The G7 recognized this in its 2015 Elmau Declaration where leaders underlined the importance of promoting labor rights, decent working conditions and environmental protection in global supply chains. They expressed strong support for the UN Guiding Principles, welcomed efforts to set up substantive National Action Plans for their implementation, and urged the private sector to implement human rights due diligence.
At this critical time when the fate of globalization itself is at stake, the European Union’s voice is needed on the world stage to reiterate these messages clearly and constructively. Yet, as noted, the anticipated EU Action Plan on implementation of the UNGPs has still not been issued. Commission papers on the SDGs seem divorced from any understanding of the central role that respect for human rights must play in the private sector’s contribution to that agenda. And the Commission’s draft guidance to companies on the non-financial reporting directive dilutes and undermines the language of the UN Guiding Principles, provides negligible guidance on the human rights content of the directive, and fails to reference the sole reporting framework – the UNGP Reporting Framework – that is precisely tailored to help companies improve their human rights disclosure fully in line with the UNGPs.

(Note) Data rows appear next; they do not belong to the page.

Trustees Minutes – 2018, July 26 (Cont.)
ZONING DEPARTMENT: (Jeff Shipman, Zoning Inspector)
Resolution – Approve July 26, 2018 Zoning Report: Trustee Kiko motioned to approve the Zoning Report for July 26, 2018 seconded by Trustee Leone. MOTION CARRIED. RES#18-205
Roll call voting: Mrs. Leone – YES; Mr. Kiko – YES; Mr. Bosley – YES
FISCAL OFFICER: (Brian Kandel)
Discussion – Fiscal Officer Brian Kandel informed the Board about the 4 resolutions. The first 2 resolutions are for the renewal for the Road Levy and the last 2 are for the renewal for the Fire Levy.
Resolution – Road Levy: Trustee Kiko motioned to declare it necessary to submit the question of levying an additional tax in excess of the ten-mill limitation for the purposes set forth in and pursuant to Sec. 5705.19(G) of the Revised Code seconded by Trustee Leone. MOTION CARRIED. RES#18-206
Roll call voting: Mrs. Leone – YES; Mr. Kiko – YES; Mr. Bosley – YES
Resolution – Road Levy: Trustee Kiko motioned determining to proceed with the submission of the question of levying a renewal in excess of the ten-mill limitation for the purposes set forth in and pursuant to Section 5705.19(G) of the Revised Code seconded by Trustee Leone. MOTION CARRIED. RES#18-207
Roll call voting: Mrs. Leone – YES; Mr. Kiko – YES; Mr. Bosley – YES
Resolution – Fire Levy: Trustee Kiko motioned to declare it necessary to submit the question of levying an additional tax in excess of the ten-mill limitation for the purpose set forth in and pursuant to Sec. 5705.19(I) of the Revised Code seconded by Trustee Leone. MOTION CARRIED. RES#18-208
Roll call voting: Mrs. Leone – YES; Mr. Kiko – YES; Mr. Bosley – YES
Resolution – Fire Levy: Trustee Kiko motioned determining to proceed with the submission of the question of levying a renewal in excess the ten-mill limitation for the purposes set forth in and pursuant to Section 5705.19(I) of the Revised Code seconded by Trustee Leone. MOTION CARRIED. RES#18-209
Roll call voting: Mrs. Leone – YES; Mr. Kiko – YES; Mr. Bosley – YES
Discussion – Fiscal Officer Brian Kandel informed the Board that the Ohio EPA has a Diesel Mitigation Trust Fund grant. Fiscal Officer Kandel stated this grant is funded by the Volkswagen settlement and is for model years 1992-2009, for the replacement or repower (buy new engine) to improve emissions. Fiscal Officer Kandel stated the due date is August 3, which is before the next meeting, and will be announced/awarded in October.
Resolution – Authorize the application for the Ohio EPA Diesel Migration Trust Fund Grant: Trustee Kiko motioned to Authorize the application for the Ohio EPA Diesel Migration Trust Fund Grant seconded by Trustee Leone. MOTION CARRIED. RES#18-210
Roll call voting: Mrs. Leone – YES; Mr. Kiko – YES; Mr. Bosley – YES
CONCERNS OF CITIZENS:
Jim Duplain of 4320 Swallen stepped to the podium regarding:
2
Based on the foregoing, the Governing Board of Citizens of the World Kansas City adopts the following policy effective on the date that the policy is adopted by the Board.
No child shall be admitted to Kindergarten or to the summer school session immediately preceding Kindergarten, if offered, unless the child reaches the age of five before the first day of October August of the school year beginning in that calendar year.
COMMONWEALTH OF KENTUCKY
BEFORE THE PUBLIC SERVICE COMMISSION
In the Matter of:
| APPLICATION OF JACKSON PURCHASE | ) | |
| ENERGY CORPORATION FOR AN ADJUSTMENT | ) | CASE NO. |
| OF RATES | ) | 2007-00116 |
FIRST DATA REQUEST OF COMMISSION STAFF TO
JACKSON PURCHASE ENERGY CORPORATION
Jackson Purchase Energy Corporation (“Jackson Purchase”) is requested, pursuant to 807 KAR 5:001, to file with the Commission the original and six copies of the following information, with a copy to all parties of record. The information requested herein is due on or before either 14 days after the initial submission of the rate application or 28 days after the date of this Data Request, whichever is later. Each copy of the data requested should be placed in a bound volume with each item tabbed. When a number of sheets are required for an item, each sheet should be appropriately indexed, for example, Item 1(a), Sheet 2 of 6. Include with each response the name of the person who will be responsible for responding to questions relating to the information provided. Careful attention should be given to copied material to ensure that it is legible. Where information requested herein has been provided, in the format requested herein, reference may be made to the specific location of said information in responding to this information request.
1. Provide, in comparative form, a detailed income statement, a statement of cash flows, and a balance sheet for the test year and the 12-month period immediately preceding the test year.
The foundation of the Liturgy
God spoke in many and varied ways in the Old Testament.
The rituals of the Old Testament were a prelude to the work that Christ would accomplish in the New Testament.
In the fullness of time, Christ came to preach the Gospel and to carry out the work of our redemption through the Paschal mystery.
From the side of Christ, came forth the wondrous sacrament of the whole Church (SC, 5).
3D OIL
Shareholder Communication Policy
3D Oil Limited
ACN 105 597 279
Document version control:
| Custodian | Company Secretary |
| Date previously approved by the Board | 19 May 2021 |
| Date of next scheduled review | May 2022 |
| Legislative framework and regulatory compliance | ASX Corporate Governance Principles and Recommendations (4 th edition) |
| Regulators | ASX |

The Commission’s past leadership on responsible business conduct, and in particular on business and human rights, had a catalytic effect on a whole range of actions, across the EU and beyond, that brought substantive progress in business practices. I respectfully urge you and your colleagues to renew that leadership and help build the foundations for a socially sustainable development without which neither our societies nor our businesses can thrive.
As you know well, we live at a pivotal moment in post-World War II history. Globalization itself is at risk unless and until its social pillars can be significantly strengthened. None of us, least of all the EU, should want a roll-back into the mercantilism that has had such destructive consequences in past eras. Responsible business conduct is a central building block of a socially sustainable globalization. And the EU can and should be a central actor in advancing this aim.